Ten years ago the Bataclan massacre, France stopped

John

By John

France stops, Paris remembers. November 13, 2015 remains the darkest day, the nightmare that lasted 5 hours, the time of the bloody raids of the ISIS jihadists, from the Stade de France to the bistros, where the machine gun bursts hit randomly among the customers sitting at the tables. To end with the terrible carnage at the Bataclan, the concert hall where 90 young people, including the Italian Valeria Solesin, 28 years old, were killed while attending a rock concert.

All Parisians, without exception, remember in detail that evening whose ending could not be imagined. They remember where they were when the first news arrived, which family members and friends were on the streets, therefore at risk. There was France-Germany, a luxury friendly, at the Stade de France, there were the Eagles of Death Metal on stage at the Bataclan. The evening was mild, the bars in the areas most loved by young people, the 10th and 11th arrondissements, were full of young people. In the end, 132 died under the blows of ISIS terrorists, 8 of whom were killed in the perfectly coordinated actions. Over 350 were injured, many others never recovered from the terrible shock. From the police sirens running everywhere, to the TVs broadcasting images without being able to explain what was happening, the events of that evening remain unprecedented in Paris, which 10 years later underlines that it does not want to forget anything or anyone of those tragic hours.
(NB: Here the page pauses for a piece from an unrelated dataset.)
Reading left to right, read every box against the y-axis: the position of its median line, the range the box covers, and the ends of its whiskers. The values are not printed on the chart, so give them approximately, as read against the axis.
The first three terrorists went into action at the Stade de France already full of fans, they blew themselves up and the terrible roar stopped the action of the players on the pitch. The driver of a bus parked outside the stadium, which the terrorists were unable to enter, died. The then president, François Hollande, was evacuated as the attacks began in Paris. In the 10th arrondissement, the first gunshots, people fleeing everywhere, blood. The names of the establishments affected are forever engraved in the minds of Parisians, «La bonne bière», «La belle Equipe», «Le Carillon». Everyone will tell their story, who went to celebrate the birthday of a friend who was killed by terrorists, who was there by chance, who should have been there and was saved by a mishap. While the terrorists’ cars speed through the two highly populated arrondissements of Paris causing death, the police surround the Bataclan concert hall, where three terrorists, three Frenchmen recruited by ISIS in the banlieues, open fire on the audience while the band is playing. The survivors, wounded, hidden or who pretended to be dead, will recount scenes of terror that lasted three hours, during which moments of aggression against spectators taken as human shields alternated with “negotiations” with the French leatherheads. During which the three terrorists proclaimed, among other things, that they wanted to take revenge for the American bombings of Syria.

Shortly before midnight, the leatherheads launched the attack, two of the terrorists blew themselves up by activating the jacket stuffed with explosives. The evening ended with carnage. President Hollande spoke just before midnight and addressed the French live on TV: “It’s a horror,” he said, declaring a state of emergency throughout the country and the closure of France’s borders. Thirteen terrorists who were part of the commandos of November 13 were killed: all except Salah Abdeslam, arrested months later and sentenced to life imprisonment. The investigations led to the identification of networks of supporters in France and Belgium.

Ten years later, Parisians are invited – on Thursday, the day of the anniversary – to bring something – a flower, a candle, a message – to Place de la République. The Minister of the Interior, Laurent Nuñez, has asked the police to increase vigilance in fear of attacks, President Emmanuel Macron will commemorate the tragic anniversary by stopping in silence in front of every bistro, the Bataclan and the Stade de France. Then he will inaugurate the “garden of remembrance of November 13th” on the Place Saint-Gervais, in front of the Hotel de Ville. A one hour and 40 minute ceremony will take place under the artistic direction of Thierry Reboul, conductor with Thomas Jolly of the opening ceremony of the Olympic Games. The theme will be music, a tribute to the “feeling of celebration” against which the ISIS men railed. «When I addressed the terrorists in court – François Hollande recalled in recent days – I told them: ‘Look at the difference: you attacked, you killed, you murdered innocent people. We judge you, but you have lawyers, you have the law, you have a trial. And so we are the ones who have won. You are individuals who have committed the irreparable, we are democracy. Who wins, who always wins in the end.”